§ **Exercise**: There are pictures in the records below; leave them out and set down exactly the lines from the one holding "Table 2. Distribution" through the one holding "Figure 5. PV".

§ **Exercise inputs**:
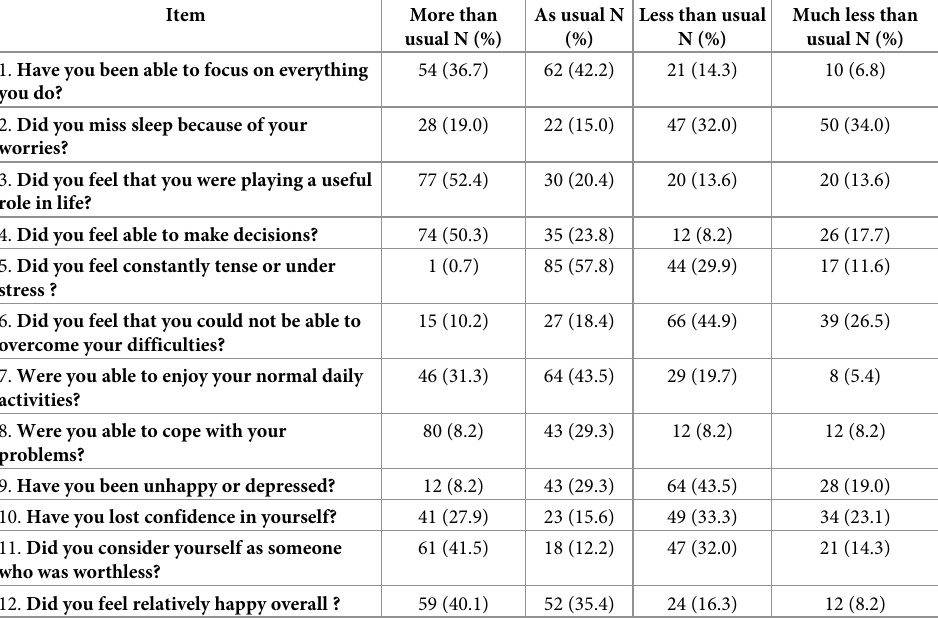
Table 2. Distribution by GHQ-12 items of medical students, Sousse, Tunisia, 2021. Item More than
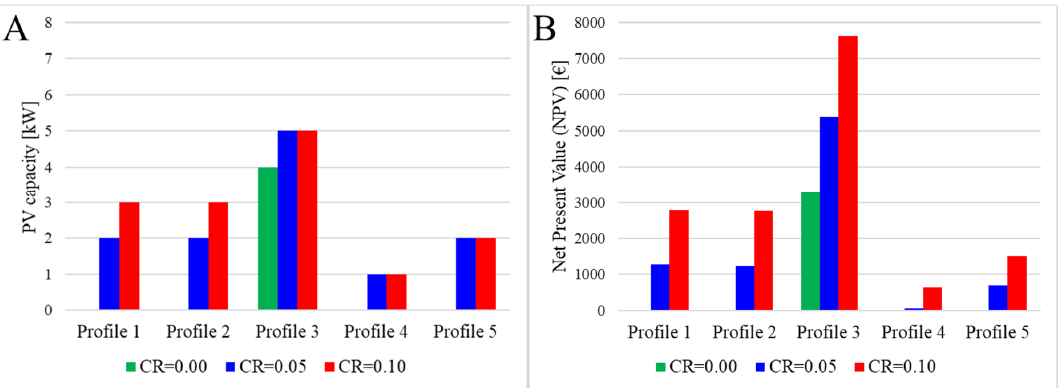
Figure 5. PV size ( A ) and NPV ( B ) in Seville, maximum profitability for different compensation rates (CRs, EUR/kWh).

==

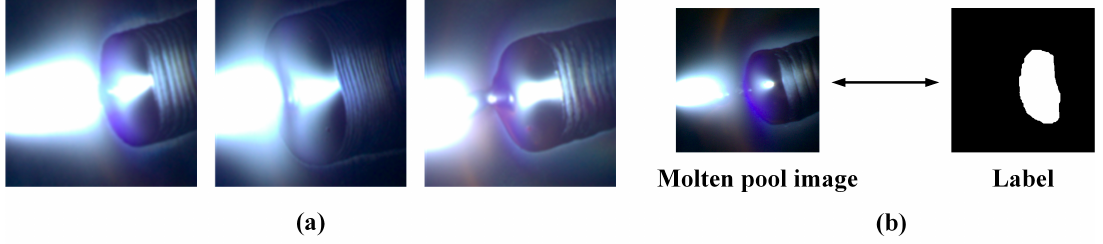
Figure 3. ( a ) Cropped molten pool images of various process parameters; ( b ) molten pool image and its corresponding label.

§ **Result for this exercise**:
Table 2. Distribution by GHQ-12 items of medical students, Sousse, Tunisia, 2021. Item More than
Figure 5. PV size ( A ) and NPV ( B ) in Seville, maximum profitability for different compensation rates (CRs, EUR/kWh).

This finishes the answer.